Start of STUDY TEXT

Free Trade

Ron Paul is a proponent of free trade and rejects protectionism, advocating “conducting open trade, travel, communication, and diplomacy with other nations.” He opposes many free trade agreements (FTAs), like the North American Free Trade Agreement (NAFTA), stating that “free-trade agreements are really managed trade” and serve special interests and big business, not citizens.

He voted against the Central American Free Trade Agreement (CAFTA), holding that it increased the size of government, eroded U.S. sovereignty, and was unconstitutional. He has also voted against the Australia–U.S. FTA, the U.S.–Singapore FTA, and the U.S.–Chile FTA, and voted to withdraw from the WTO. He believes that “fast track” powers, given by Congress to the President to devise and negotiate FTAs on the country’s behalf, are unconstitutional, and that Congress, rather than the executive branch, should construct FTAs.

Buy American, Unless… (February 12, 2001)
Members of Congress often encourage us to “buy American” during their speeches on the House floor. Some members regularly place a “buy American” clause in various trade-related bills, seeking to protect domestic jobs by encouraging the purchase of American goods. Ironically, however, many of these same legislators vote to prohibit American companies from gaining access to new markets overseas. They do so by supporting our senseless embargo policies, which simply help our foreign trading competitors at the expense of American companies.

Of course most politicians claim that they support free trade. Intuitively, most Americans understand that access to foreign markets provides significant benefits to US citizens and American-based corporations. However, we continue to pursue a policy of denying or restricting domestic companies from selling to Cuba, Iraq, Iran, China, and other countries. This inconsistency is especially evident when we consider “export financing,” which really is foreign aid designed to help other countries buy American goods. Most Washington politicians support the practice of export financing, arguing that access to foreign markets benefits American companies, and not just foreign consumers. However, the opposite argument is made with regard to our embargo policies. Suddenly, increased trade with countries some want to label as unworthy only benefits sinister foreign consumers, and not domestic producers. This nonsensical position is maintained by many in government who favor government-managed trade which benefits certain chosen special interests.

Conflicting and inconsistent views on trade policy result largely from a lack of understanding of basic economic principles. Free trade is not a zero-sum game where some countries benefit and others inevitably suffer. On the contrary, true free trade by definition benefits both parties. Free trade is the process of free people engaging in market activity without government interference such as tariffs or managed-trade agreements. In a true free market, individuals and companies do business voluntarily, which means they believe they will be better off as a result of a transaction. Tariffs, taxes, and duties upset the balance, because governments add costs to the calculation which make doing business less attractive. Similarly, so-called managed trade agreements like WTO favor certain business interests and trading nations over others, which reduces the mutual benefit inherent in true free trade.

Free Trade With All, Entangling Alliances With None (September 21, 2001)

End of STUDY TEXT

PROBLEM TO SOLVE: Can you restate the free trade text between "Members of Congress" and "of American companies.", inclusive, changing "embargo policies" to "trade sanctions"?

Start of STUDY MATERIAL

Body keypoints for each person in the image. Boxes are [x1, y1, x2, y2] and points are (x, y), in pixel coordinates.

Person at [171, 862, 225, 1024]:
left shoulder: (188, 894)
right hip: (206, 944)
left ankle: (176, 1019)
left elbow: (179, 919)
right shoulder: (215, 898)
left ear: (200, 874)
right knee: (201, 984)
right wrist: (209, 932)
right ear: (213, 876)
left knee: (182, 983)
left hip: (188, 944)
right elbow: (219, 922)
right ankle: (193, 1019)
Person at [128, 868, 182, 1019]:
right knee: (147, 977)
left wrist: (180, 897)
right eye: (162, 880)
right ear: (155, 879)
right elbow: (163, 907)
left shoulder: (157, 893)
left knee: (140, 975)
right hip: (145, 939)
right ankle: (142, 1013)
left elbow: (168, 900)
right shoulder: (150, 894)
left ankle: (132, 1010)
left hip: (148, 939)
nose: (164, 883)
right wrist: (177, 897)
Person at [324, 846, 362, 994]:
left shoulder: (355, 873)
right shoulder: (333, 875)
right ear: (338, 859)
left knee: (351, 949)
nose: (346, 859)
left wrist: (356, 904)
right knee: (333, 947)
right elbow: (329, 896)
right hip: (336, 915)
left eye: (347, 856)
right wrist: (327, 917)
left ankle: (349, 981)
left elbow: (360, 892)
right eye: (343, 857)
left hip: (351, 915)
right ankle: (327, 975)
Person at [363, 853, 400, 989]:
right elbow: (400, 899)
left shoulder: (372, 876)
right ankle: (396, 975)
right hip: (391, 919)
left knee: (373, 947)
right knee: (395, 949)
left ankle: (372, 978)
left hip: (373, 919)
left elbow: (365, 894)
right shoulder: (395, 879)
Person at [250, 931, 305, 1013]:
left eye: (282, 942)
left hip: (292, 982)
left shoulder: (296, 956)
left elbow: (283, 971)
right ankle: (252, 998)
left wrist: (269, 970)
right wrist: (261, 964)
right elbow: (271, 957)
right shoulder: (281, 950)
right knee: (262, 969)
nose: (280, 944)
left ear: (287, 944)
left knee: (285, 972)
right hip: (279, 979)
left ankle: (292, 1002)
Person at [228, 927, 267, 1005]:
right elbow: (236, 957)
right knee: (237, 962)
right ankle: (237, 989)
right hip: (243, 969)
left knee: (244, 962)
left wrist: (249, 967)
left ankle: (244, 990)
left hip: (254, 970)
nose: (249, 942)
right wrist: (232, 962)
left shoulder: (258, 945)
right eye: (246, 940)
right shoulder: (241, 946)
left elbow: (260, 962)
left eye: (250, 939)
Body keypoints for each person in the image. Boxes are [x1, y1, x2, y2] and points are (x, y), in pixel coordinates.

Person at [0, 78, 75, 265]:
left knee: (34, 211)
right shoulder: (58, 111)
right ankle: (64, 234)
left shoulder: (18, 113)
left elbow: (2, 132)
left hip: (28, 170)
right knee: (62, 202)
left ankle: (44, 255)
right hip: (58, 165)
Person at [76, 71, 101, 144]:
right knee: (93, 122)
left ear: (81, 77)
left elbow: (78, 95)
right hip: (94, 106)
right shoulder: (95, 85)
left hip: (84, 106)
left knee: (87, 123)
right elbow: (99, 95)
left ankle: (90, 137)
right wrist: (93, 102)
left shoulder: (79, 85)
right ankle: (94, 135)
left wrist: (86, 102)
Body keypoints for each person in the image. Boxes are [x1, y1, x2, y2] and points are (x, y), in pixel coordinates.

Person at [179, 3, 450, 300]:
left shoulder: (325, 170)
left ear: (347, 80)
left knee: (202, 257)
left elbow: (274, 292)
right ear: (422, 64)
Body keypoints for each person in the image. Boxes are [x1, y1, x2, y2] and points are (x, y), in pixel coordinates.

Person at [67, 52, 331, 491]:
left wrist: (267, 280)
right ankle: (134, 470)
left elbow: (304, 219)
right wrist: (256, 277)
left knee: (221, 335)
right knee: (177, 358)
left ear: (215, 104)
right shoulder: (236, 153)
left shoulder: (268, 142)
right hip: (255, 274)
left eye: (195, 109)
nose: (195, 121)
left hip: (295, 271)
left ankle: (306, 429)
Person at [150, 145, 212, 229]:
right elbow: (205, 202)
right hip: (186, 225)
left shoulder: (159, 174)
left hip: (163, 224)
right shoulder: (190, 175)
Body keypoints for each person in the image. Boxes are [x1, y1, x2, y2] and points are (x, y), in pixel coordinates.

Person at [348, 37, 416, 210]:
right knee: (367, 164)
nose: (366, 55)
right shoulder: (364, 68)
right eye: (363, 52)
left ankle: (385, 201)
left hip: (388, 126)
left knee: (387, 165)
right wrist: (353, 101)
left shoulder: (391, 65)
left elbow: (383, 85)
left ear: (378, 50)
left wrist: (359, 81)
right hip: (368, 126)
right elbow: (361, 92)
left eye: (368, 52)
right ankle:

End of STUDY MATERIAL

SOLVED EXERCISE:
Members of Congress often encourage us to “buy American” during their speeches on the House floor. Some members regularly place a “buy American” clause in various trade-related bills, seeking to protect domestic jobs by encouraging the purchase of American goods. Ironically, however, many of these same legislators vote to prohibit American companies from gaining access to new markets overseas. They do so by supporting our senseless trade sanctions, which simply help our foreign trading competitors at the expense of American companies.